Chapter Two: Stalling

I'm sitting downstairs in the Mary Oglvie Theatre, which - contrary to its name - is not a proper theatre but a lecture theatre built predominantly to allow St Anne's to hold conferences, and I can sense what I'm about to hear. Just as three months earlier as I sat in the uncomfortably stuffy office at the John Radcliffe hospital I'd sensed what the doctor was going to say. Back in March I'd wanted to laugh. This time, hearing my tutor tell me that the college are insisting that I have a year away from Oxford, laughter is the last thing on my mind. I start to cry.

Pasternak-Slater asks if I'm ok. Between muffled sobs I manage to say that I will be.

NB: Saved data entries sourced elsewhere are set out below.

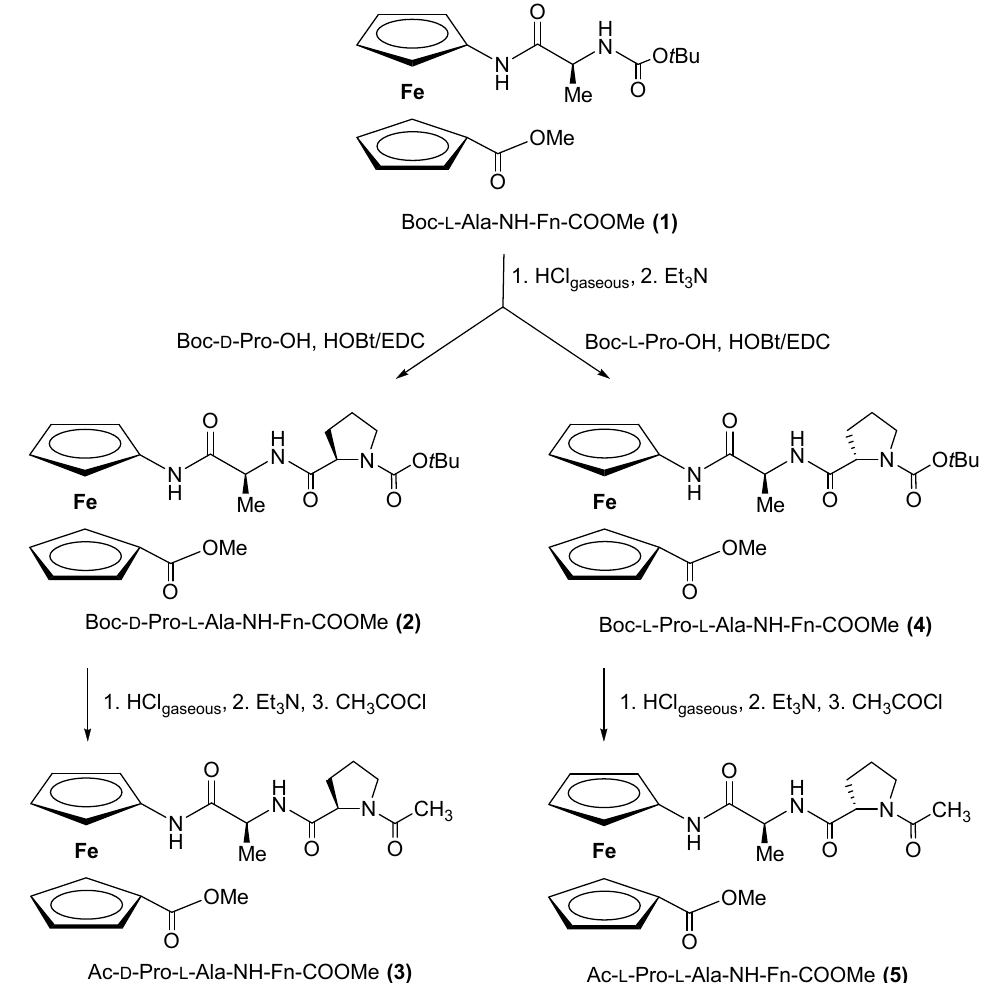
Scheme 1. Synthesis of Boc-( 2 , 4 ) and Ac-protected peptides ( 3 , 5 ) containing homo-and heterochiral Pro-Ala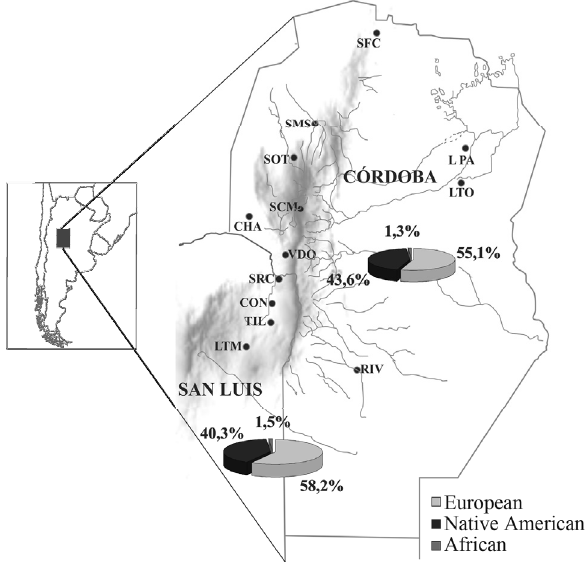
Figure 1 - Approximate area of the Sierras Centrales region of Argentina and sampling locations, with ancestry contributions estimated based on the populations of Córdoba and San Luis. SMS, San Marcos Sierras; LTO, La Tordilla; SFC, San Francisco del Chañar; SCM, San Carlos Minas; LPA, La Para; VDO, Villa Dolores; SOT, Villa de Soto; CHA, Chancaní; RIV, Río Cuarto; TIL, Tilisarao; SRC, Santa Rosa de Conlara; CON, Concarán; LTM, La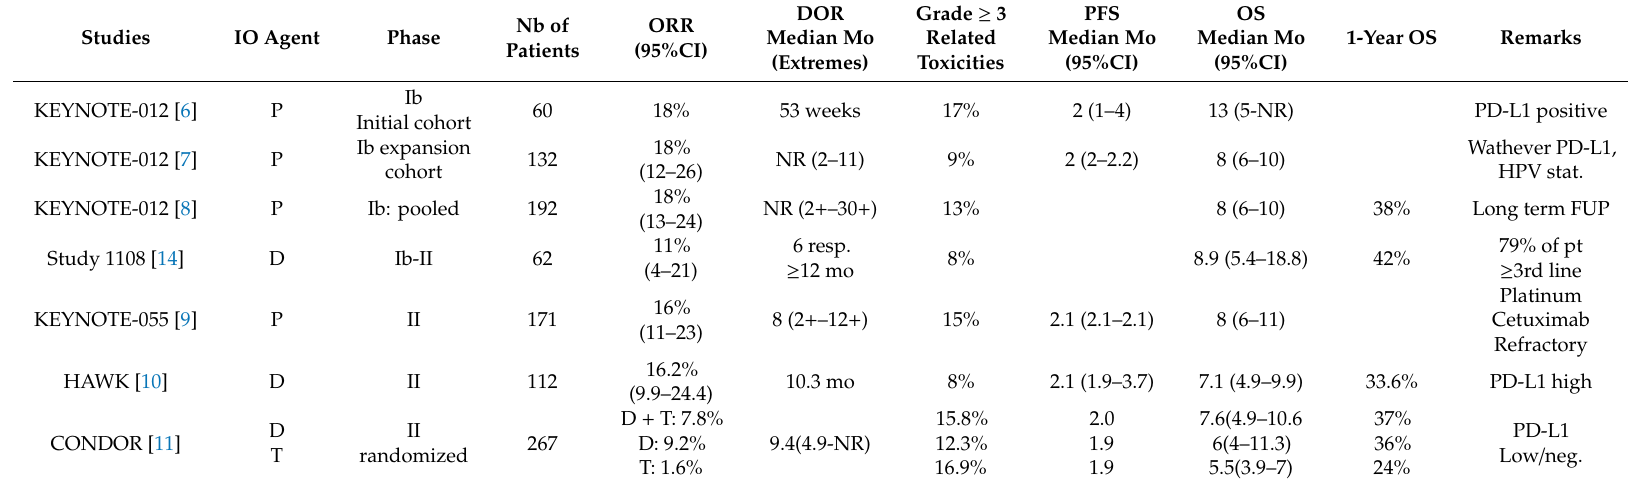
Table 1. Phase Ib-II in R / M pretreated patients (platinum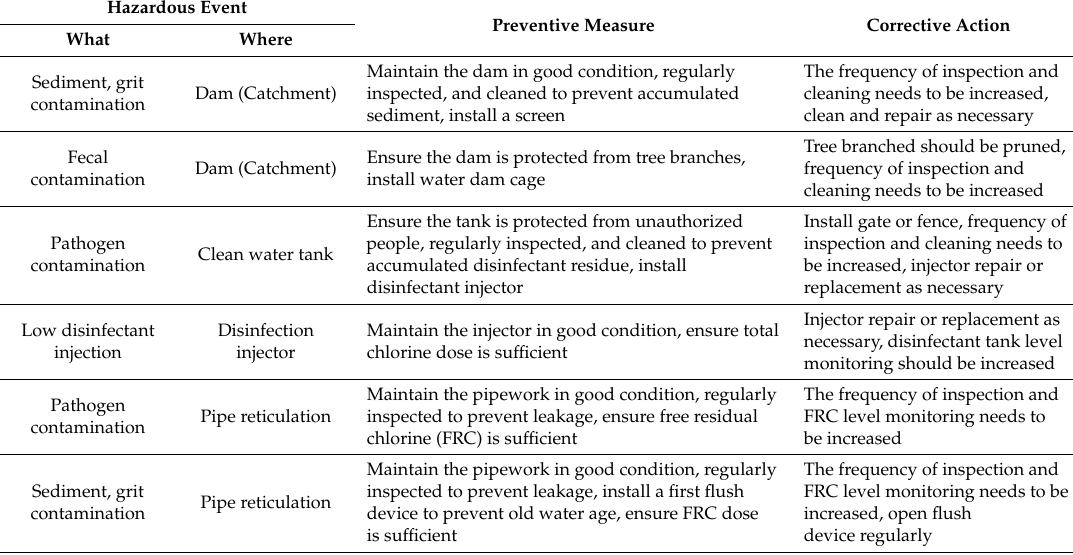
Table 5. Preventive measure and corrective action based on hazard identification and risk assessment (HIRA)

In reality I want to get out of the Mary Oglvie theatre as fast as I possibly can. If I'm cringingly aware that I'm crying in front of my tutor then I'm also aware that I'm crying in the midst of what has been turned into an impromptu art exhibition. At any moment some unsuspecting tourist might come in and see me looking red faced and distinctly unattractive. We hurriedly agree to meet the next morning when I'll, hopefully, be capable of holding a conversation without snivelling.

The next morning I've gotten my tear ducts under control and my voice is no longer catching. I can see the reasoning behind it all and know that regardless of my physical wellbeing mentally I'm not at a place where I can tackle the Oxford exam merry-go-round. I've quickly assimilated that for all my life had achieved a sense of balanced normality in the couple of weeks prior to this day it is still somehow forced. There is nothing more shattering than the well meaning 'how are you feeling?' when you hear it at least seven times a day. And I'm still hearing it on repeat.

Twenty four hours later and I'm filling the contents of my room into the back of my father's car. Four hours later and I'm unpacking them again in Leeds. Not for the three month break as I'd expected but for the next fifteen months. Suddenly everything seems to have gone off course and I feel slightly unsteady. After twenty years of steady progression I've stalled. It's rather unnerving.